◆ **DATA ENTRIES**
^^^^^^^^

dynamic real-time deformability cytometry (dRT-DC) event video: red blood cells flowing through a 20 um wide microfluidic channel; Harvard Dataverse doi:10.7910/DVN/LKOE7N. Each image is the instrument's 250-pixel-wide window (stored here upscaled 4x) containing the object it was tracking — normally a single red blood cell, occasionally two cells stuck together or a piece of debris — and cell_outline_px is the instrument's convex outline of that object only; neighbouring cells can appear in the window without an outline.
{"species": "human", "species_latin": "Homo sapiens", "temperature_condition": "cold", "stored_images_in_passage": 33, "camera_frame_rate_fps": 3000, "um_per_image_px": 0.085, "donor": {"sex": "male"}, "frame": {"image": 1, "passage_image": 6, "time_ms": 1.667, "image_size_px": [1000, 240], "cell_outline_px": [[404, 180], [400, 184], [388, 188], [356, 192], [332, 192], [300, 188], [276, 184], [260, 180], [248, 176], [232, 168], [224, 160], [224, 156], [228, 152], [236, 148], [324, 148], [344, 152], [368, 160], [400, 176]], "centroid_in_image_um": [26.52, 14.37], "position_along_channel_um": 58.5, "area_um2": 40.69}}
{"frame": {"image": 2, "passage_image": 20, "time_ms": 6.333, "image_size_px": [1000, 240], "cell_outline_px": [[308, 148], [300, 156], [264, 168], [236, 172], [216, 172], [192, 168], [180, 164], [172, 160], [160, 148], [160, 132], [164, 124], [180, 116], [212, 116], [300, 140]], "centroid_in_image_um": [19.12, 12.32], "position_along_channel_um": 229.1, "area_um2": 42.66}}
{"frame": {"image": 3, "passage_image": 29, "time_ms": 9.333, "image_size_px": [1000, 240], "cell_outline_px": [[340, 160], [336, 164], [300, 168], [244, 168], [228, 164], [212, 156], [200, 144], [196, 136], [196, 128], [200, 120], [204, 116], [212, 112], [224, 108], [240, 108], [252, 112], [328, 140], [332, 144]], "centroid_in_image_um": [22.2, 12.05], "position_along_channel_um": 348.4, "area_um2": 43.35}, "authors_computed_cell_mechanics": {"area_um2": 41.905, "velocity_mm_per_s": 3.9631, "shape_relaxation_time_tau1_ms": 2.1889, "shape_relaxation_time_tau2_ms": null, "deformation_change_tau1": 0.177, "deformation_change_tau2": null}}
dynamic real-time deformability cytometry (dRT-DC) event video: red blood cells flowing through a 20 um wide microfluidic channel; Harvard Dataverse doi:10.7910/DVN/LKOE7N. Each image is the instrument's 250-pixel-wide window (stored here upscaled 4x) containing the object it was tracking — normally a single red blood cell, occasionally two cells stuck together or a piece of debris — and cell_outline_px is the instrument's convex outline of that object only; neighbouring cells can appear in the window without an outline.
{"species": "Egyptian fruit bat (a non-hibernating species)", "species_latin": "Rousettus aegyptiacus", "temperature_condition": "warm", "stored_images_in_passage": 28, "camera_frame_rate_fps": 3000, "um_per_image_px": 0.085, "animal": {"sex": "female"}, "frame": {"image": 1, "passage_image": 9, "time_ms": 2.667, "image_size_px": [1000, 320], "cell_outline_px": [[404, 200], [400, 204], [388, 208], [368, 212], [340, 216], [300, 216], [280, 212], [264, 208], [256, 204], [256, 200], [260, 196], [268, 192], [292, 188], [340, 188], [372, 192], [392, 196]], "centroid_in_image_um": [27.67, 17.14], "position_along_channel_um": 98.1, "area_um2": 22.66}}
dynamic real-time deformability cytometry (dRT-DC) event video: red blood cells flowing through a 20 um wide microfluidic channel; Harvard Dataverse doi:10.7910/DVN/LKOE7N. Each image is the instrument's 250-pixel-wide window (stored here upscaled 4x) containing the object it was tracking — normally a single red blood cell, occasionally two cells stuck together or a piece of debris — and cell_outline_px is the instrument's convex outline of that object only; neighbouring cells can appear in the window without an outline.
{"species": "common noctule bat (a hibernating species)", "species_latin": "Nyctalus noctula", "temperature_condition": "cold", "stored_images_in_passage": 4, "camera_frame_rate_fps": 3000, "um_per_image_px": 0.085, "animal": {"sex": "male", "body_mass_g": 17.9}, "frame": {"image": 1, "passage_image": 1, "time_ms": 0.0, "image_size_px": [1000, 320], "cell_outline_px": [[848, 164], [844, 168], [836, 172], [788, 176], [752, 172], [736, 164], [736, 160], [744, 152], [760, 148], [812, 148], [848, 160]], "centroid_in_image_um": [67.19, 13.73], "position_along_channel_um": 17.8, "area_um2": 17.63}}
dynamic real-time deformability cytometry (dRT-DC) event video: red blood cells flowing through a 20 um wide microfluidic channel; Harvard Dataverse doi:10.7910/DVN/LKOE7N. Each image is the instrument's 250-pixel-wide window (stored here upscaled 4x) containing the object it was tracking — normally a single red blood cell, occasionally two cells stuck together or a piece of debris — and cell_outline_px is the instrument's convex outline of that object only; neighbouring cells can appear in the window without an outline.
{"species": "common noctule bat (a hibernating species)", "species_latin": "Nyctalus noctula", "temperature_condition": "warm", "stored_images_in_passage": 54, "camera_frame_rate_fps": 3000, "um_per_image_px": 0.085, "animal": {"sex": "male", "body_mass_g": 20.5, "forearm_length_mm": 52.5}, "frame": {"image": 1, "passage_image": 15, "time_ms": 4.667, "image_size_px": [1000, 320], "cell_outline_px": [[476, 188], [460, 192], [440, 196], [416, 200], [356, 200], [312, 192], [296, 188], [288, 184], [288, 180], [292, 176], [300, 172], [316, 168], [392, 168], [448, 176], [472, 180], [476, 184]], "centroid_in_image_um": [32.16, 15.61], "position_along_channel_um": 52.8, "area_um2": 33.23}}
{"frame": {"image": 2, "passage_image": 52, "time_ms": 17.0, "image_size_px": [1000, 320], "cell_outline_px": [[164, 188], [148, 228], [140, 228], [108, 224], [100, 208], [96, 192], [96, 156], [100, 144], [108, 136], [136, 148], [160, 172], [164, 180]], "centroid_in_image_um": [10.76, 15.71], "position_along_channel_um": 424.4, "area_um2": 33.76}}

^^^^^^^^

◆ **WORK TO COMPLETE**
Every entry must be output again, exactly as written above.

◆ **EXERCISE SOLUTION**
dynamic real-time deformability cytometry (dRT-DC) event video: red blood cells flowing through a 20 um wide microfluidic channel; Harvard Dataverse doi:10.7910/DVN/LKOE7N. Each image is the instrument's 250-pixel-wide window (stored here upscaled 4x) containing the object it was tracking — normally a single red blood cell, occasionally two cells stuck together or a piece of debris — and cell_outline_px is the instrument's convex outline of that object only; neighbouring cells can appear in the window without an outline.
{"species": "human", "species_latin": "Homo sapiens", "temperature_condition": "cold", "stored_images_in_passage": 33, "camera_frame_rate_fps": 3000, "um_per_image_px": 0.085, "donor": {"sex": "male"}, "frame": {"image": 1, "passage_image": 6, "time_ms": 1.667, "image_size_px": [1000, 240], "cell_outline_px": [[404, 180], [400, 184], [388, 188], [356, 192], [332, 192], [300, 188], [276, 184], [260, 180], [248, 176], [232, 168], [224, 160], [224, 156], [228, 152], [236, 148], [324, 148], [344, 152], [368, 160], [400, 176]], "centroid_in_image_um": [26.52, 14.37], "position_along_channel_um": 58.5, "area_um2": 40.69}}
{"frame": {"image": 2, "passage_image": 20, "time_ms": 6.333, "image_size_px": [1000, 240], "cell_outline_px": [[308, 148], [300, 156], [264, 168], [236, 172], [216, 172], [192, 168], [180, 164], [172, 160], [160, 148], [160, 132], [164, 124], [180, 116], [212, 116], [300, 140]], "centroid_in_image_um": [19.12, 12.32], "position_along_channel_um": 229.1, "area_um2": 42.66}}
{"frame": {"image": 3, "passage_image": 29, "time_ms": 9.333, "image_size_px": [1000, 240], "cell_outline_px": [[340, 160], [336, 164], [300, 168], [244, 168], [228, 164], [212, 156], [200, 144], [196, 136], [196, 128], [200, 120], [204, 116], [212, 112], [224, 108], [240, 108], [252, 112], [328, 140], [332, 144]], "centroid_in_image_um": [22.2, 12.05], "position_along_channel_um": 348.4, "area_um2": 43.35}, "authors_computed_cell_mechanics": {"area_um2": 41.905, "velocity_mm_per_s": 3.9631, "shape_relaxation_time_tau1_ms": 2.1889, "shape_relaxation_time_tau2_ms": null, "deformation_change_tau1": 0.177, "deformation_change_tau2": null}}
dynamic real-time deformability cytometry (dRT-DC) event video: red blood cells flowing through a 20 um wide microfluidic channel; Harvard Dataverse doi:10.7910/DVN/LKOE7N. Each image is the instrument's 250-pixel-wide window (stored here upscaled 4x) containing the object it was tracking — normally a single red blood cell, occasionally two cells stuck together or a piece of debris — and cell_outline_px is the instrument's convex outline of that object only; neighbouring cells can appear in the window without an outline.
{"species": "Egyptian fruit bat (a non-hibernating species)", "species_latin": "Rousettus aegyptiacus", "temperature_condition": "warm", "stored_images_in_passage": 28, "camera_frame_rate_fps": 3000, "um_per_image_px": 0.085, "animal": {"sex": "female"}, "frame": {"image": 1, "passage_image": 9, "time_ms": 2.667, "image_size_px": [1000, 320], "cell_outline_px": [[404, 200], [400, 204], [388, 208], [368, 212], [340, 216], [300, 216], [280, 212], [264, 208], [256, 204], [256, 200], [260, 196], [268, 192], [292, 188], [340, 188], [372, 192], [392, 196]], "centroid_in_image_um": [27.67, 17.14], "position_along_channel_um": 98.1, "area_um2": 22.66}}
dynamic real-time deformability cytometry (dRT-DC) event video: red blood cells flowing through a 20 um wide microfluidic channel; Harvard Dataverse doi:10.7910/DVN/LKOE7N. Each image is the instrument's 250-pixel-wide window (stored here upscaled 4x) containing the object it was tracking — normally a single red blood cell, occasionally two cells stuck together or a piece of debris — and cell_outline_px is the instrument's convex outline of that object only; neighbouring cells can appear in the window without an outline.
{"species": "common noctule bat (a hibernating species)", "species_latin": "Nyctalus noctula", "temperature_condition": "cold", "stored_images_in_passage": 4, "camera_frame_rate_fps": 3000, "um_per_image_px": 0.085, "animal": {"sex": "male", "body_mass_g": 17.9}, "frame": {"image": 1, "passage_image": 1, "time_ms": 0.0, "image_size_px": [1000, 320], "cell_outline_px": [[848, 164], [844, 168], [836, 172], [788, 176], [752, 172], [736, 164], [736, 160], [744, 152], [760, 148], [812, 148], [848, 160]], "centroid_in_image_um": [67.19, 13.73], "position_along_channel_um": 17.8, "area_um2": 17.63}}
dynamic real-time deformability cytometry (dRT-DC) event video: red blood cells flowing through a 20 um wide microfluidic channel; Harvard Dataverse doi:10.7910/DVN/LKOE7N. Each image is the instrument's 250-pixel-wide window (stored here upscaled 4x) containing the object it was tracking — normally a single red blood cell, occasionally two cells stuck together or a piece of debris — and cell_outline_px is the instrument's convex outline of that object only; neighbouring cells can appear in the window without an outline.
{"species": "common noctule bat (a hibernating species)", "species_latin": "Nyctalus noctula", "temperature_condition": "warm", "stored_images_in_passage": 54, "camera_frame_rate_fps": 3000, "um_per_image_px": 0.085, "animal": {"sex": "male", "body_mass_g": 20.5, "forearm_length_mm": 52.5}, "frame": {"image": 1, "passage_image": 15, "time_ms": 4.667, "image_size_px": [1000, 320], "cell_outline_px": [[476, 188], [460, 192], [440, 196], [416, 200], [356, 200], [312, 192], [296, 188], [288, 184], [288, 180], [292, 176], [300, 172], [316, 168], [392, 168], [448, 176], [472, 180], [476, 184]], "centroid_in_image_um": [32.16, 15.61], "position_along_channel_um": 52.8, "area_um2": 33.23}}
{"frame": {"image": 2, "passage_image": 52, "time_ms": 17.0, "image_size_px": [1000, 320], "cell_outline_px": [[164, 188], [148, 228], [140, 228], [108, 224], [100, 208], [96, 192], [96, 156], [100, 144], [108, 136], [136, 148], [160, 172], [164, 180]], "centroid_in_image_um": [10.76, 15.71], "position_along_channel_um": 424.4, "area_um2": 33.76}}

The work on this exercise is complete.